### WORK ORDER
Put the lines from the one containing "votre contribution, elle" through the end of the records below into a numbered list, skipping any blank lines and leaving out the pictures.

### Transcribed page contents
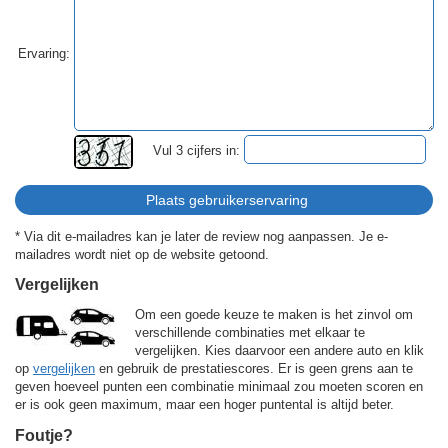
Ervaring:
Vul 3 cijfers in:
* Via dit e-mailadres kan je later de review nog aanpassen. Je e-
mailadres wordt niet op de website getoond.
Vergelijken
Om een goede keuze te maken is het zinvol om
verschillende combinaties met elkaar te
vergelijken. Kies daarvoor een andere auto en klik
op
vergelijken
en gebruik de prestatiescores. Er is geen grens aan te
geven hoeveel punten een combinatie minimaal zou moeten scoren en
er is ook geen maximum, maar een hoger puntental is altijd beter.
Foutje?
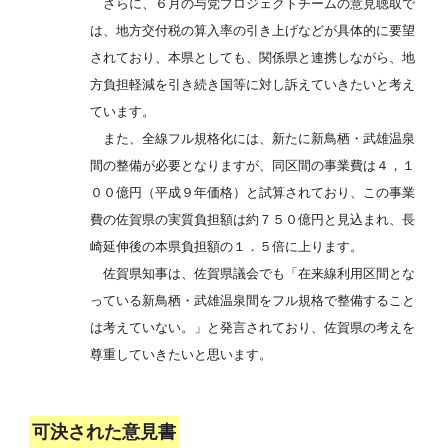
さらに、６月の与党プロジェクトチームの意見聴取で
は、地方交付税の算入率の引き上げなどが具体的に要望
されており、本県としても、関係県と連携しながら、地
方負担軽減を引き続き国等に対し訴えていきたいと考え
ています。
また、全線フル規格化には、新たに新鳥栖・武雄温泉
間の整備が必要となりますが、同区間の事業費は４，１
００億円（平成９年価格）と試算されており、この事業
費の佐賀県の実質負担額は約７５０億円と見込まれ、長
崎延伸後の本県負担額の１．５倍に上ります。
佐賀県知事は、佐賀県議会でも「在来線利用区間とな
っている新鳥栖・武雄温泉間をフル規格で整備すること
は考えていない。」と発言されており、佐賀県の考えを
尊重していきたいと思います。
可決された意見書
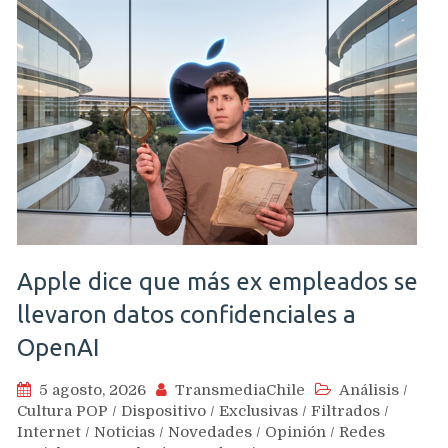
Apple dice que más ex empleados se
llevaron datos confidenciales a
OpenAI
5 agosto, 2026
TransmediaChile
Análisis
/
Cultura POP
/
Dispositivo
/
Exclusivas
/
Filtrados
/
Internet
/
Noticias
/
Novedades
/
Opinión
/
Redes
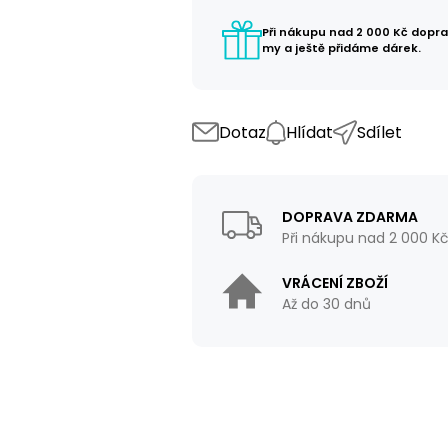
Při nákupu nad 2 000 Kč dopr
my a ještě přidáme dárek.
Dotaz
Hlídat
Sdílet
DOPRAVA ZDARMA
Při nákupu nad 2 000 K
VRÁCENÍ ZBOŽÍ
Až do 30 dnů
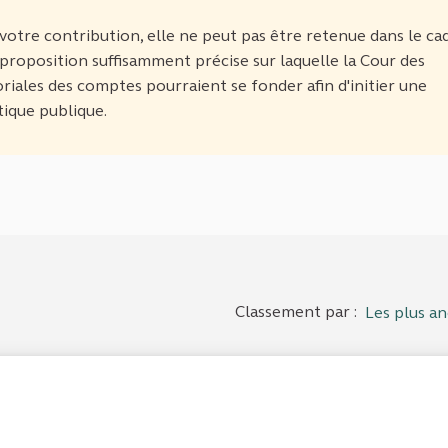
votre contribution, elle ne peut pas être retenue dans le ca
 proposition suffisamment précise sur laquelle la Cour des
iales des comptes pourraient se fonder afin d'initier une
tique publique.
Classement par :
Les plus an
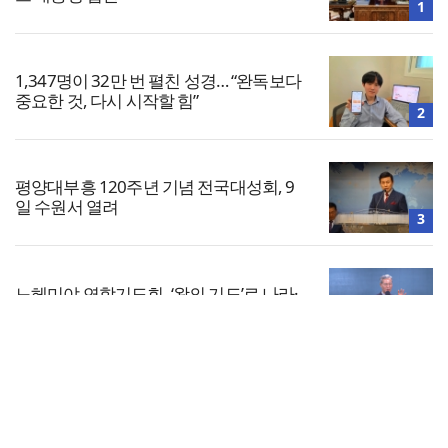
1
1,347명이 32만 번 펼친 성경… “완독보다
중요한 것, 다시 시작할 힘”
2
평양대부흥 120주년 기념 전국대성회, 9
일 수원서 열려
3
느헤미야 연합기도회, ‘왕의 기도’로 나라·
한국교회·다음세대 위해 합심
4
전체보기
중동 레반트 5개국 한인 리더들, ‘상시 협
력·비상 대응망’ 출범
교회일반
5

### RESPONSE BOX
1. votre contribution, elle ne peut pas être retenue dans le ca
2.  proposition suffisamment précise sur laquelle la Cour des
3. iales des comptes pourraient se fonder afin d'initier une
4. tique publique.
5. Classement par :
6. Les plus an
7. 1
8. 1,347명이 32만 번 펼친 성경… “완독보다
9. 중요한 것, 다시 시작할 힘”
10. 2
11. 평양대부흥 120주년 기념 전국대성회, 9
12. 일 수원서 열려
13. 3
14. 느헤미야 연합기도회, ‘왕의 기도’로 나라·
15. 한국교회·다음세대 위해 합심
16. 4
17. 전체보기
18. 중동 레반트 5개국 한인 리더들, ‘상시 협
19. 력·비상 대응망’ 출범
20. 교회일반
21. 5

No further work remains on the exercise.